Active audiences need to be nurtured

The maxim for the online age ought to be that ‘reach’ is not the same as ‘engagement.’ Theoretically, the Internet allows any film to have free access to vast audiences worldwide. There are now services and tools that allow film-makers and producers to take an element of control over their own distribution and marketing.

Yet case studies show that, for all the lazy terminology of social media, those willing to offer a degree of support in the development and distribution of a film cannot be taken for granted as ‘fans’.

The variety of impulses that lead to a contribution to a crowdfunding campaign, for example, may not translate into a willingness to allow the use of a personal social media network as a marketing tool, or to support a Cinema On Demand screening.

Speakers warned that buillding and mobilising an audience requires a major commitment of time and energy.

“Everyone can have VoD at hand nowadays,” said Marieke Jonker, of We Want Cinema, “but it takes an extra effort to involve other people, sharing your tastes and deciding together what to watch.”

Different parts of the audience may want exclusive access to unique content, or merchandising, particularly in crowdfunding; others may want to feel that they are valued as something more than passive consumers.

Nicola Allieta, VOD manager at on-demand aggregation services Under The Milky Way, said that success was built on an ongoing conversation and the curation of content.
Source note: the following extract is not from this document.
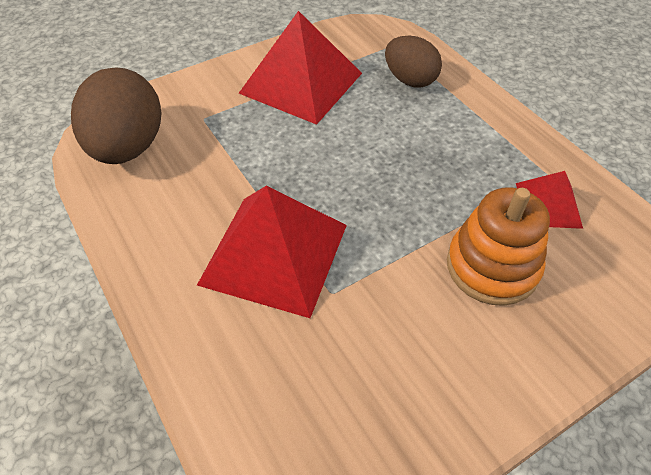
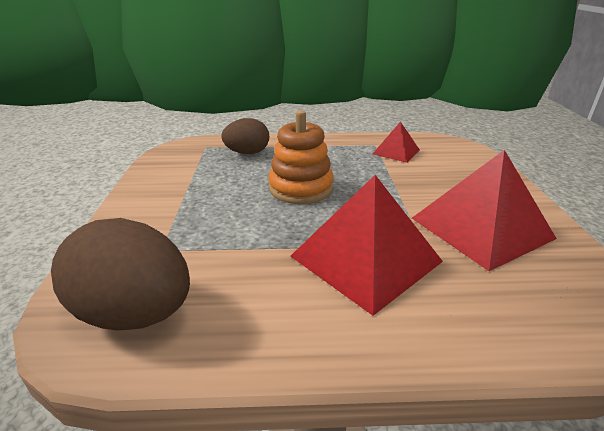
camera: 60 degrees left, 20 degrees down
red pyramid [239,11,362,125] -> red pyramid moved to [412,150,557,271]
orange stacking toy [447,187,550,306] -> orange stacking toy moved to [268,110,334,204]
Done properly, it was possible to appeal to consumers over the heads of traditional gatekeepers.

“It’s up to us to influence our audience, and we can be even more effective than the press,” he said.
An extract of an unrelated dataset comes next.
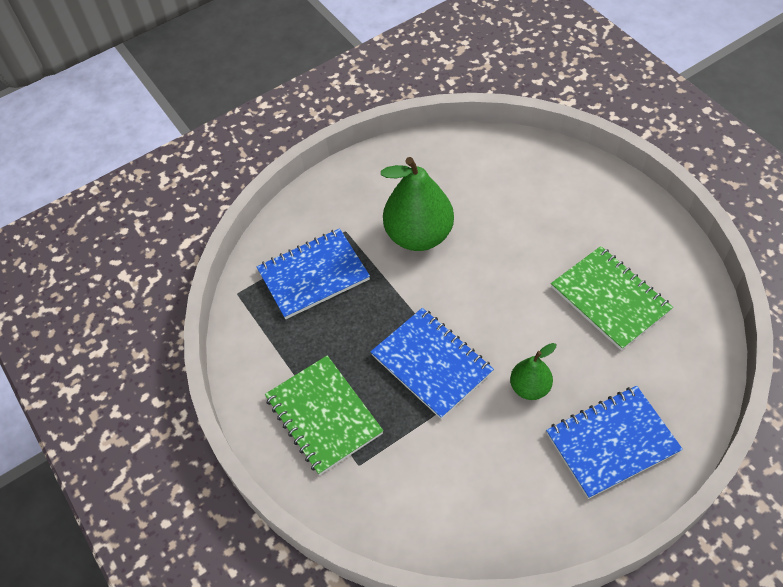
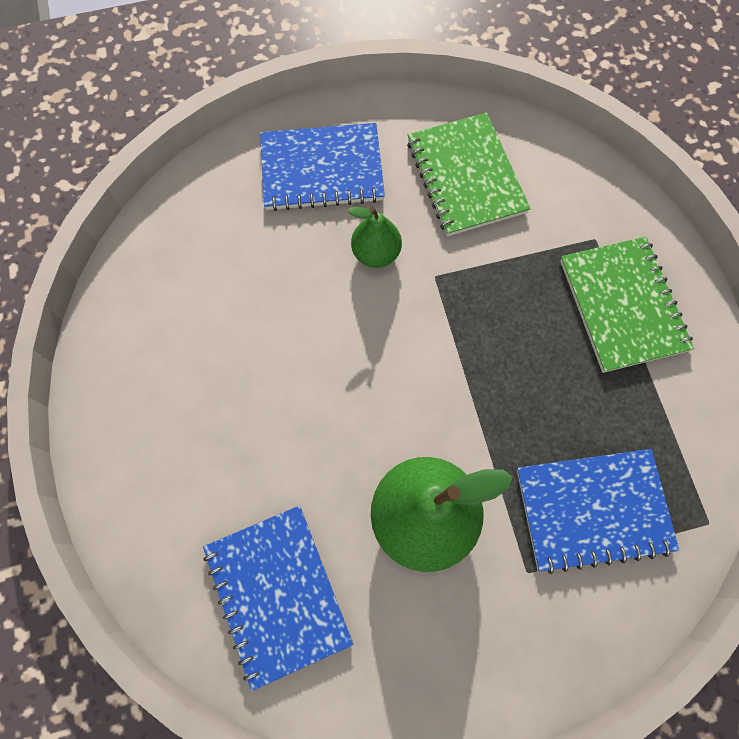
camera: 165 degrees left, 15 degrees up
blue notebook [370,308,494,419] -> blue notebook moved to [203,506,353,691]
green notebook [551,246,673,350] -> green notebook moved to [407,113,531,236]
That conversation can help build and shape a loyal community, according to Soleil Nathwani, of GATHR Films:  “I think everyone should value the importance of social networks more highly. Their role is fundamental in defining who and where their community is.”

Over the long term, the success of audience-driven models will be about more than gathering ‘fans’.
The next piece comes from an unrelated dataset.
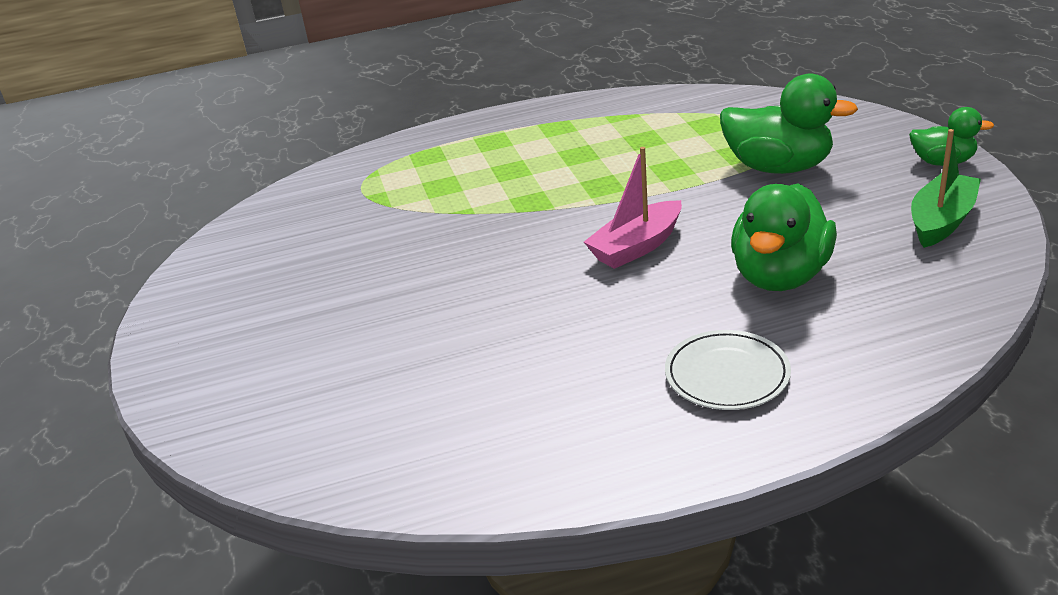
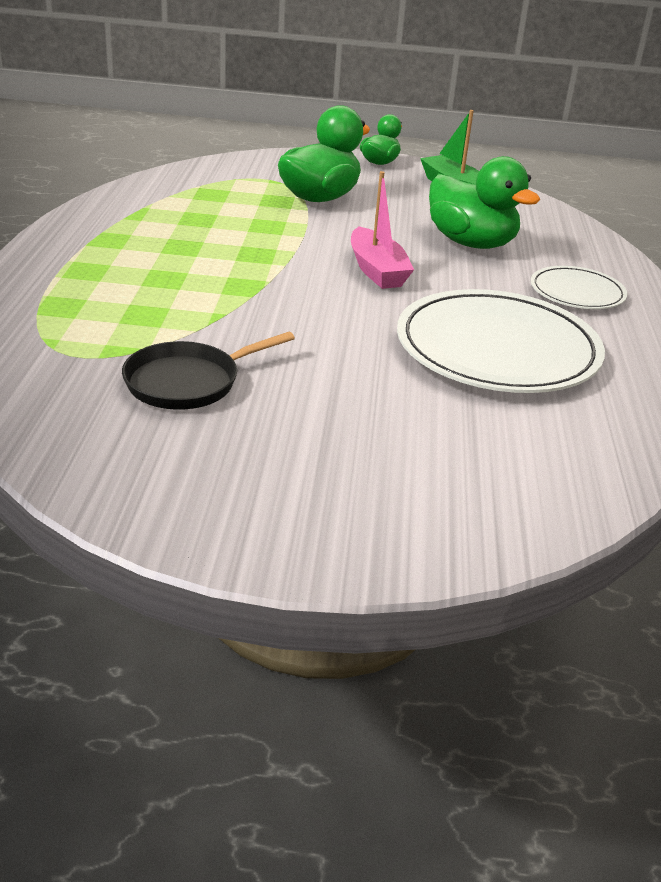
camera: 75 degrees left, 0 degrees up
none -> black pan [122,332,295,410]
none -> white plate [397,289,605,393]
“Crowdfunding has now become much more than just funding,” said Yves Jeanneau, of Sunny Side of the Doc, “and each subscriber’s contribution extends beyond the budgetary realm. I would rather call it a Participative Economy.”

Shared knowledge is the key to the future

The problem for the Next sessions, like so many of the debates on new media, is the shortage of hard evidence. The film industry was always built to an extent on myth that could trump mere facts and data; more than one speaker reminded the Next audience of the historical importance of P.T Barnum’s  maxim that “there’s a sucker born every minute.”

In a world of Big Data and social media, however, suckers might become a more scarce commodity.

It is not that there is now a lack of pioneering experiments: the sessions brought up many case studies, including Iron Sky; the release of Nymphomaniac in the UK and US.

The real issue is a lack of hard data, particularly around VOD models, and an inflated expectation of immediate results. It is an unfortunate but inevitable reality that a significant number of those testing the waters of new models are doing so in desperation and would have had few prospects of success at any time.

That will change as new options mature and old ones further decline.

Nonetheless, the history of innovation in film, and so many other industries, is that long-term success will built on bold and brave failure among pathfinder projects.

Instead of writing off supposed failure, the systematic collection of value created by each project, in terms of data created and lessons learned may hold the key to the future.